─── DATASET

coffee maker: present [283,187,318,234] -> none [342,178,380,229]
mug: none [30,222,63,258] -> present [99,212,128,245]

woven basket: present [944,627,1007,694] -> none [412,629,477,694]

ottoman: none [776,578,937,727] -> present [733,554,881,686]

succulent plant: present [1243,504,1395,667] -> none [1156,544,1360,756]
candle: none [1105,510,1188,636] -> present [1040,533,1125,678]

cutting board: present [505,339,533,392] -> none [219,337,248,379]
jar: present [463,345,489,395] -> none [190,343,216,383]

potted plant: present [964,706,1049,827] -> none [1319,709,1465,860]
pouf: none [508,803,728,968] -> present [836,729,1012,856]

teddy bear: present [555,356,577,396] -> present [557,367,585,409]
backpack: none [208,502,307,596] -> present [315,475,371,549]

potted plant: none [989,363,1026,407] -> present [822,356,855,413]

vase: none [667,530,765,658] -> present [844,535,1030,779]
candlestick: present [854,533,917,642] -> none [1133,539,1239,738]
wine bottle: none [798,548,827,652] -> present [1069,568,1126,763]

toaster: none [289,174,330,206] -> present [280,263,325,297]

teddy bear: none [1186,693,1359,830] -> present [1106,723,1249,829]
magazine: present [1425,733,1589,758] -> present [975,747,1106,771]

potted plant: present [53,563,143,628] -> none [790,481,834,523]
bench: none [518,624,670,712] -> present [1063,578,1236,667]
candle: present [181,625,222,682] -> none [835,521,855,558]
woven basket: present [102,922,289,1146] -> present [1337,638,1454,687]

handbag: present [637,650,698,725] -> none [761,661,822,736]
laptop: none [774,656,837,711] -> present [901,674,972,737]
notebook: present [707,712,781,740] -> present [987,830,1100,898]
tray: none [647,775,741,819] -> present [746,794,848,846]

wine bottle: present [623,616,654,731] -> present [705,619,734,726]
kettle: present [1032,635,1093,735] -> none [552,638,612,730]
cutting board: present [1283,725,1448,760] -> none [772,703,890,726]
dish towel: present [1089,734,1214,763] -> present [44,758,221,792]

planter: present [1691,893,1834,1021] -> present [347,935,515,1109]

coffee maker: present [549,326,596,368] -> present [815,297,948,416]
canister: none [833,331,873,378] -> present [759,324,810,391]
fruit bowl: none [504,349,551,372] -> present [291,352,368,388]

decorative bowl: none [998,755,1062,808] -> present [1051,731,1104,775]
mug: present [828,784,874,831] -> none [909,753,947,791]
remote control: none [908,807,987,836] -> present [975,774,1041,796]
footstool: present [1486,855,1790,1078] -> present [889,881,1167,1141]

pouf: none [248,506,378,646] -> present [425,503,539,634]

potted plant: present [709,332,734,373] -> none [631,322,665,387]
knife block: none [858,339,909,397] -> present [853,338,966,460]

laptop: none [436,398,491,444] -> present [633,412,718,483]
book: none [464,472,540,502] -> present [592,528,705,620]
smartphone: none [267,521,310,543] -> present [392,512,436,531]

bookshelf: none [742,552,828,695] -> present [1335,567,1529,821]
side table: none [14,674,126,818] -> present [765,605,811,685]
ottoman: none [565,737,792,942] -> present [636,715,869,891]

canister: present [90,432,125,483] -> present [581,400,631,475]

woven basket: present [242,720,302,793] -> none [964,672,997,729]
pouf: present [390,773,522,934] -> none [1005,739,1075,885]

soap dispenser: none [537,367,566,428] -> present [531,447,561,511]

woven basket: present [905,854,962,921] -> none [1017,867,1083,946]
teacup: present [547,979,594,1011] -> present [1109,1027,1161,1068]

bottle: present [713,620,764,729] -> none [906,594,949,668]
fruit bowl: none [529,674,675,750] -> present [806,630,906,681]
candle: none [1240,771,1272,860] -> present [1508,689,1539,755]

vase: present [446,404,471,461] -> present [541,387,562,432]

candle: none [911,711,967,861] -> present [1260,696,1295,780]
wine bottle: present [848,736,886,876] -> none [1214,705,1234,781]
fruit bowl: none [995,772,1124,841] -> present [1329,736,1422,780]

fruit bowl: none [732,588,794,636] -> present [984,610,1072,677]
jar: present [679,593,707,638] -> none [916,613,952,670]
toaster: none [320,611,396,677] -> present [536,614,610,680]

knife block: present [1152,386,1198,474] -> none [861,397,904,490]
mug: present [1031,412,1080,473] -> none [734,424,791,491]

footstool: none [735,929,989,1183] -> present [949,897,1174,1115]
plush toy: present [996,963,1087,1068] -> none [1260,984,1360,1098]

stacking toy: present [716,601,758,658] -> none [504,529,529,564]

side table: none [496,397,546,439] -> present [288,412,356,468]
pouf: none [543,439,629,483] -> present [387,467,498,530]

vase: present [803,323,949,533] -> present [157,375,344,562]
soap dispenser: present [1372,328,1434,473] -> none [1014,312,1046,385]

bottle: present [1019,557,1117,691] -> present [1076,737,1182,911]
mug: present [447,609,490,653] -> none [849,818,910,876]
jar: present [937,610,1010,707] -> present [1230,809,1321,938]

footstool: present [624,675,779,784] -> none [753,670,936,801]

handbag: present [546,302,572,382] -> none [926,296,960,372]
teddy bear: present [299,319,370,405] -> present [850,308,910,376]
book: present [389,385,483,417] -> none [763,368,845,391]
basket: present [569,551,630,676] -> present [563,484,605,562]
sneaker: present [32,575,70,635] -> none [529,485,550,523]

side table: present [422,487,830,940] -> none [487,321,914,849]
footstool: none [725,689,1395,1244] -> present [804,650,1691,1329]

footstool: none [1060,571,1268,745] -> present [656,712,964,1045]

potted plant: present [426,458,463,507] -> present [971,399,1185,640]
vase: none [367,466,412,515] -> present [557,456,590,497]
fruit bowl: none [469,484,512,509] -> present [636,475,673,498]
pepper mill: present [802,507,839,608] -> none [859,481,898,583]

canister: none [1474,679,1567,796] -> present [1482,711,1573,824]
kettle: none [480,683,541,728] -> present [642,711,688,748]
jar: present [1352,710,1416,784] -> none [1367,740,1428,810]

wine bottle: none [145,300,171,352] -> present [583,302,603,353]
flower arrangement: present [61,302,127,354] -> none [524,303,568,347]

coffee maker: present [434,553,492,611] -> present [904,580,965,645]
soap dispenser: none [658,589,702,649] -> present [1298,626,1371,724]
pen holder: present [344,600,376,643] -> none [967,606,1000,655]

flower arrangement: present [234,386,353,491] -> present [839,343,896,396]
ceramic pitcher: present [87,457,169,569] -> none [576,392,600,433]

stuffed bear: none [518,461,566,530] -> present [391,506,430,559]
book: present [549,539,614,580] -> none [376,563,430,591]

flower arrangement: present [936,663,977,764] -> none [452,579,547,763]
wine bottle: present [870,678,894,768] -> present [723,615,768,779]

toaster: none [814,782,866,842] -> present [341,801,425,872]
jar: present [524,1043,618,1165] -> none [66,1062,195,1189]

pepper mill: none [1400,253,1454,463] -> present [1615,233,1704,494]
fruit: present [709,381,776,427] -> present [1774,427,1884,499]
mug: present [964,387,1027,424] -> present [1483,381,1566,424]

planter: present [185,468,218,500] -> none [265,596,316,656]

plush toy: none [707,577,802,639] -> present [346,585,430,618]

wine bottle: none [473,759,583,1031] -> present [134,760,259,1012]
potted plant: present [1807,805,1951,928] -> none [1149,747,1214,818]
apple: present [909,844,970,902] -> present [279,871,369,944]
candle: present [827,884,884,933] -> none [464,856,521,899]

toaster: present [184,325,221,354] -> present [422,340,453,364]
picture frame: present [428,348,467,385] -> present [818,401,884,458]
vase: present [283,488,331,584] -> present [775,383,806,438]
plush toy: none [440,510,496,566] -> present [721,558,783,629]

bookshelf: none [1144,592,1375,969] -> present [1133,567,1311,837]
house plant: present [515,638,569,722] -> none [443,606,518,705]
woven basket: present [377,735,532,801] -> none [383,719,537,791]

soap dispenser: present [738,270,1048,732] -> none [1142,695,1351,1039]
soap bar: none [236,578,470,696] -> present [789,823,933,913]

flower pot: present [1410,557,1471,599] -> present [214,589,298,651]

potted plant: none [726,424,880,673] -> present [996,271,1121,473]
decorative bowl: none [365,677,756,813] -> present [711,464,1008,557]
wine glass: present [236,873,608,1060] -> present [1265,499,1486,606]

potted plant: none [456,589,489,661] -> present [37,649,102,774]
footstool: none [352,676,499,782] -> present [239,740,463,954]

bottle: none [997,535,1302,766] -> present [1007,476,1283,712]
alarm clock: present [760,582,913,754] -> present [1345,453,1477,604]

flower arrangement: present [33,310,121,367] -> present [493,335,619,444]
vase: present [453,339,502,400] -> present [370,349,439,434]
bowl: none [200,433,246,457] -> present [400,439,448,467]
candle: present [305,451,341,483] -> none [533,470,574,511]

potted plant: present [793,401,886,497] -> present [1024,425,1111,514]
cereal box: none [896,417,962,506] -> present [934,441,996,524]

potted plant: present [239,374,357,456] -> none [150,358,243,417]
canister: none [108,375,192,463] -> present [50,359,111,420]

──────

YOUR GOAL ▸ Look above for the line with "soap dispenser: present [1372,328,1434,473]" and the line with "pepper mill: none", and reproduce exactly those two lines plus every line between, nothing more.

OUTPUT FOR THIS TASK ▸
soap dispenser: present [1372,328,1434,473] -> none [1014,312,1046,385]

bottle: present [1019,557,1117,691] -> present [1076,737,1182,911]
mug: present [447,609,490,653] -> none [849,818,910,876]
jar: present [937,610,1010,707] -> present [1230,809,1321,938]

footstool: present [624,675,779,784] -> none [753,670,936,801]

handbag: present [546,302,572,382] -> none [926,296,960,372]
teddy bear: present [299,319,370,405] -> present [850,308,910,376]
book: present [389,385,483,417] -> none [763,368,845,391]
basket: present [569,551,630,676] -> present [563,484,605,562]
sneaker: present [32,575,70,635] -> none [529,485,550,523]

side table: present [422,487,830,940] -> none [487,321,914,849]
footstool: none [725,689,1395,1244] -> present [804,650,1691,1329]

footstool: none [1060,571,1268,745] -> present [656,712,964,1045]

potted plant: present [426,458,463,507] -> present [971,399,1185,640]
vase: none [367,466,412,515] -> present [557,456,590,497]
fruit bowl: none [469,484,512,509] -> present [636,475,673,498]
pepper mill: present [802,507,839,608] -> none [859,481,898,583]

canister: none [1474,679,1567,796] -> present [1482,711,1573,824]
kettle: none [480,683,541,728] -> present [642,711,688,748]
jar: present [1352,710,1416,784] -> none [1367,740,1428,810]

wine bottle: none [145,300,171,352] -> present [583,302,603,353]
flower arrangement: present [61,302,127,354] -> none [524,303,568,347]

coffee maker: present [434,553,492,611] -> present [904,580,965,645]
soap dispenser: none [658,589,702,649] -> present [1298,626,1371,724]
pen holder: present [344,600,376,643] -> none [967,606,1000,655]

flower arrangement: present [234,386,353,491] -> present [839,343,896,396]
ceramic pitcher: present [87,457,169,569] -> none [576,392,600,433]

stuffed bear: none [518,461,566,530] -> present [391,506,430,559]
book: present [549,539,614,580] -> none [376,563,430,591]

flower arrangement: present [936,663,977,764] -> none [452,579,547,763]
wine bottle: present [870,678,894,768] -> present [723,615,768,779]

toaster: none [814,782,866,842] -> present [341,801,425,872]
jar: present [524,1043,618,1165] -> none [66,1062,195,1189]

pepper mill: none [1400,253,1454,463] -> present [1615,233,1704,494]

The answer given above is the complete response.